WHAT YOU HAVE TO DO – Search the listing below for the string "osassa" and show each line that contains it.

DATA TO PROCESS –
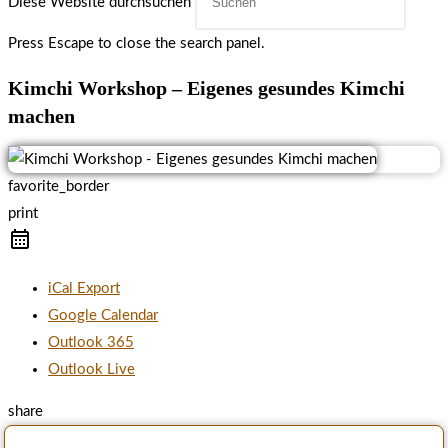
Diese Website durchsuchen
Press Escape to close the search panel.
Kimchi Workshop – Eigenes gesundes Kimchi
machen
favorite_border
print
iCal Export
Google Calendar
Outlook 365
Outlook Live
share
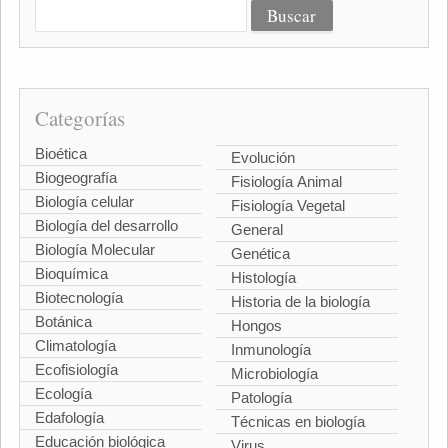
Categorías
Bioética
Evolución
Biogeografía
Fisiología Animal
Biología celular
Fisiología Vegetal
Biología del desarrollo
General
Biología Molecular
Genética
Bioquímica
Histología
Biotecnología
Historia de la biología
Botánica
Hongos
Climatología
Inmunología
Ecofisiología
Microbiología
Ecología
Patología
Edafología
Técnicas en biología
Educación biológica
Virus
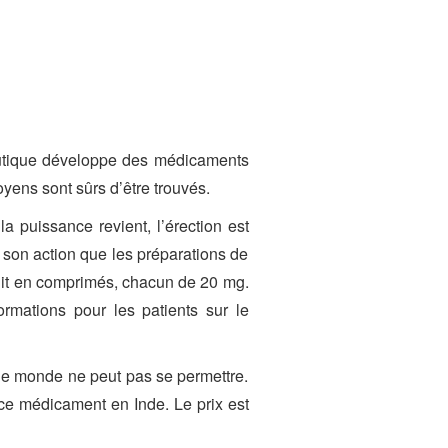
ceutique développe des médicaments
yens sont sûrs d’être trouvés.
a puissance revient, l’érection est
 son action que les préparations de
duit en comprimés, chacun de 20 mg.
rmations pour les patients sur le
 le monde ne peut pas se permettre.
ce médicament en Inde. Le prix est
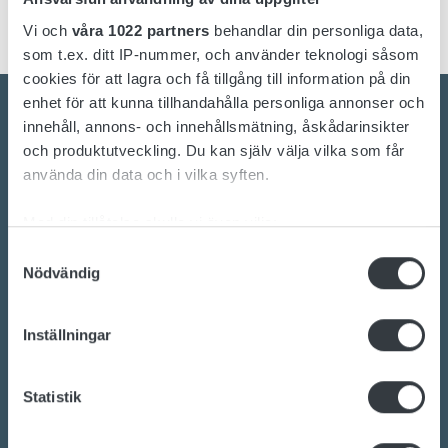
Vi och
våra 1022 partners
behandlar din personliga data,
som t.ex. ditt IP-nummer, och använder teknologi såsom
cookies för att lagra och få tillgång till information på din
enhet för att kunna tillhandahålla personliga annonser och
innehåll, annons- och innehållsmätning, åskådarinsikter
och produktutveckling. Du kan själv välja vilka som får
använda din data och i vilka syften.
Kontakta oss idag
Med din tillåtelse skulle vi även vilja:
Är du intresserad av omställningen till hållbara
Samla in information om din geografiska plats
Samtyckesval
energilösningar?
Nödvändig
som kan ha en noggrannhet på upp till flera meter
Vill du veta mer om batterier, laddning eller
Identifiera din enhet genom att aktivt skanna den
för specifika kännetecken (fingeravtryck)
kraftomvandlare?
Inställningar
Ta reda på mer om hur dina personliga uppgifter
Vårt engagerade team av experter är redo att
behandlas och ställ in dina preferenser i
detaljsektionen
.
hjälpa dig.
Statistik
Du kan ändra eller dra tillbaka ditt samtycke när som
helst från cookie-förklaringen.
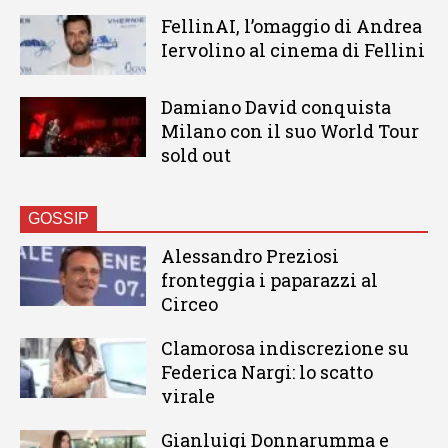
FellinAI, l’omaggio di Andrea
Iervolino al cinema di Fellini
Damiano David conquista
Milano con il suo World Tour
sold out
GOSSIP
Alessandro Preziosi
fronteggia i paparazzi al
Circeo
Clamorosa indiscrezione su
Federica Nargi: lo scatto
virale
Gianluigi Donnarumma e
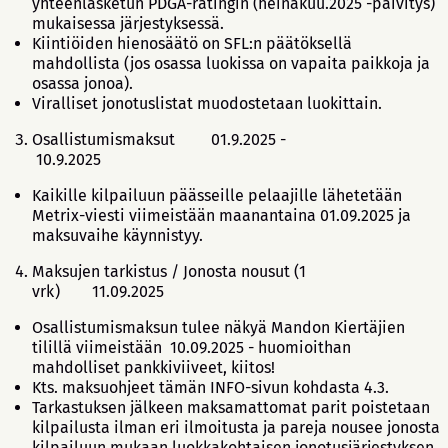
yhteenlasketun PDGA-ratingin (heinäkuu.2025 -päivitys)
mukaisessa järjestyksessä.
Kiintiöiden hienosäätö on SFL:n päätöksellä
mahdollista (jos osassa luokissa on vapaita paikkoja ja
osassa jonoa).
Viralliset jonotuslistat muodostetaan luokittain.
Osallistumismaksut 01.9.2025 -
10.9.2025
Kaikille kilpailuun päässeille pelaajille lähetetään
Metrix-viesti viimeistään maanantaina 01.09.2025 ja
maksuvaihe käynnistyy.
Maksujen tarkistus / Jonosta nousut (1
vrk) 11.09.2025
Osallistumismaksun tulee näkyä Mandon Kiertäjien
tilillä viimeistään 10.09.2025 - huomioithan
mahdolliset pankkiviiveet, kiitos!
Kts. maksuohjeet tämän INFO-sivun kohdasta 4.3.
Tarkastuksen jälkeen maksamattomat parit poistetaan
kilpailusta ilman eri ilmoitusta ja pareja nousee jonosta
kilpailuun mukaan luokkakohtaisen jonotusjärjestyksen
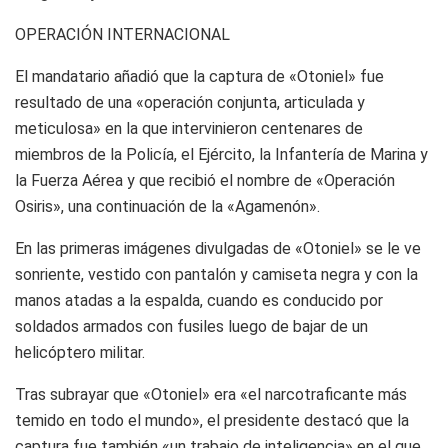
OPERACIÓN INTERNACIONAL
El mandatario añadió que la captura de «Otoniel» fue
resultado de una «operación conjunta, articulada y
meticulosa» en la que intervinieron centenares de
miembros de la Policía, el Ejército, la Infantería de Marina y
la Fuerza Aérea y que recibió el nombre de «Operación
Osiris», una continuación de la «Agamenón».
En las primeras imágenes divulgadas de «Otoniel» se le ve
sonriente, vestido con pantalón y camiseta negra y con la
manos atadas a la espalda, cuando es conducido por
soldados armados con fusiles luego de bajar de un
helicóptero militar.
Tras subrayar que «Otoniel» era «el narcotraficante más
temido en todo el mundo», el presidente destacó que la
captura fue también «un trabajo de inteligencia» en el que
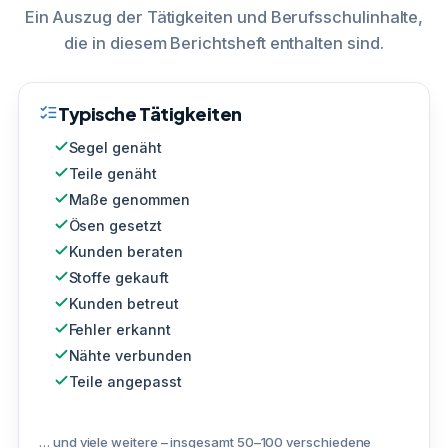
Ein Auszug der Tätigkeiten und Berufsschulinhalte,
die in diesem Berichtsheft enthalten sind.
Typische Tätigkeiten
Segel genäht
Teile genäht
Maße genommen
Ösen gesetzt
Kunden beraten
Stoffe gekauft
Kunden betreut
Fehler erkannt
Nähte verbunden
Teile angepasst
… und viele weitere – insgesamt 50–100 verschiedene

ANSWER –
mahdollista (jos osassa luokissa on vapaita paikkoja ja
osassa jonoa).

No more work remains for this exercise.